*PROVIDED RECORDS*.
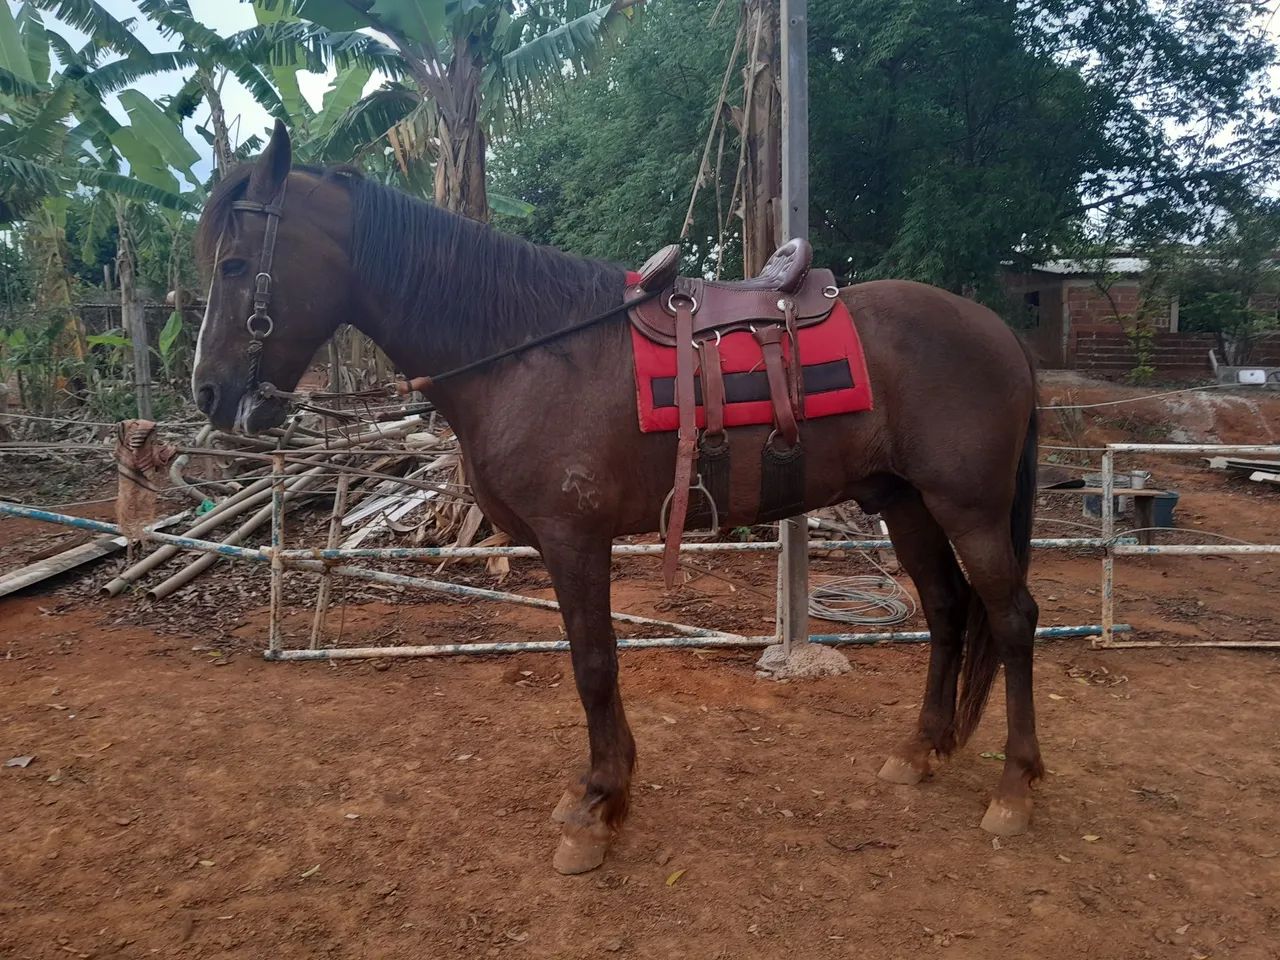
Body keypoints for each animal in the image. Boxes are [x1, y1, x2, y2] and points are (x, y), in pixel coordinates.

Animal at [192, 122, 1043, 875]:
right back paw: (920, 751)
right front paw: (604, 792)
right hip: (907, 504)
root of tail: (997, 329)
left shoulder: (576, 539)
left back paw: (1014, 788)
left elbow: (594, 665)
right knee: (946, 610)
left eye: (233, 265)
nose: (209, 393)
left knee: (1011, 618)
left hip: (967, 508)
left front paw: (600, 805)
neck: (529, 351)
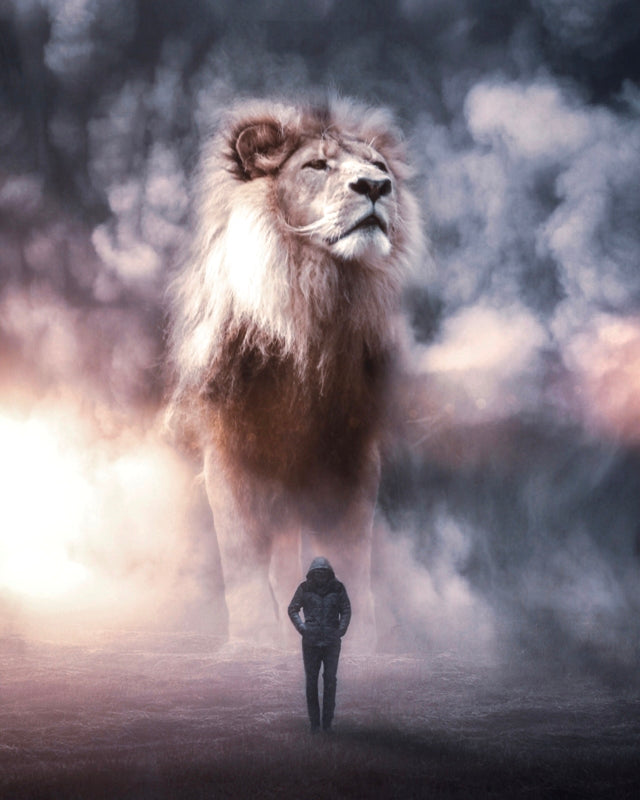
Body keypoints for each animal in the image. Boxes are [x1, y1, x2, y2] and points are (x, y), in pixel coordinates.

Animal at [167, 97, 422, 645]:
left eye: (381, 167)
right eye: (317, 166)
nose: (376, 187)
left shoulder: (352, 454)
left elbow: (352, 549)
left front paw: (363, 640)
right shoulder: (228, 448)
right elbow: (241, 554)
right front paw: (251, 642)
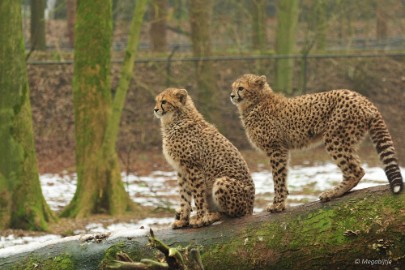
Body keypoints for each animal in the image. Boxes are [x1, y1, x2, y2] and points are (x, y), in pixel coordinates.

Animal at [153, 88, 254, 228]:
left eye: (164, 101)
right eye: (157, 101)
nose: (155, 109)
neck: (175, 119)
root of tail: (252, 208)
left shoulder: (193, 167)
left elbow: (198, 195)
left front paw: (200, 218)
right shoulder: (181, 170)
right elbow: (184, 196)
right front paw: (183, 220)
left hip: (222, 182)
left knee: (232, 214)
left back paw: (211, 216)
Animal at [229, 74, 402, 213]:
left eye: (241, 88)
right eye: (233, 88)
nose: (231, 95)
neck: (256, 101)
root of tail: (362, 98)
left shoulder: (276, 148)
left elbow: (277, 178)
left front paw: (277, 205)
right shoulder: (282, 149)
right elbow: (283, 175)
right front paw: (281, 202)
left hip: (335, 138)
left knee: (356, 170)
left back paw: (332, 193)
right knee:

*YOUR INSTRUCTIONS*. Your answer should reproduce every line of the data verbatim and include no images.

*TASK RESPONSE*.
Body keypoints for each animal in the image. Boxes are [x1, y1, x2, y2] and points are (x, y), in pixel coordinates.

Animal at [192, 122, 1043, 875]:
right back paw: (920, 751)
right front paw: (604, 792)
right hip: (907, 504)
root of tail: (997, 329)
left shoulder: (576, 539)
left back paw: (1014, 788)
left elbow: (594, 665)
right knee: (946, 610)
left eye: (233, 265)
nose: (209, 393)
left knee: (1011, 618)
left hip: (967, 508)
left front paw: (600, 805)
neck: (529, 351)
Body keypoints for each animal in the image. Boxes are [x1, y1, x2, y2] and points are (x, y), in pixel coordinates.

Animal at [167, 97, 422, 645]:
left eye: (381, 167)
right eye: (317, 166)
nose: (376, 187)
left shoulder: (352, 454)
left elbow: (352, 549)
left front paw: (363, 640)
right shoulder: (228, 448)
right elbow: (241, 554)
right front paw: (251, 642)
Body keypoints for each animal in the image. Boxes are [x1, y1, x2, y2] and points are (x, y), in pixel coordinates.

Animal at [153, 88, 254, 228]:
left eye: (164, 101)
right eye: (157, 101)
nose: (155, 109)
neck: (175, 119)
root of tail: (252, 208)
left shoulder: (193, 167)
left elbow: (198, 195)
left front paw: (200, 218)
right shoulder: (181, 170)
right elbow: (184, 196)
right front paw: (183, 220)
left hip: (222, 182)
left knee: (232, 214)
left back paw: (211, 216)
Animal at [229, 74, 402, 213]:
left eye: (241, 88)
right eye: (233, 88)
nose: (231, 95)
neck: (256, 101)
root of tail: (362, 98)
left shoulder: (276, 148)
left elbow: (277, 178)
left front paw: (277, 205)
right shoulder: (282, 149)
right elbow: (283, 175)
right front paw: (281, 202)
left hip: (335, 138)
left knee: (356, 170)
left back paw: (332, 193)
right knee:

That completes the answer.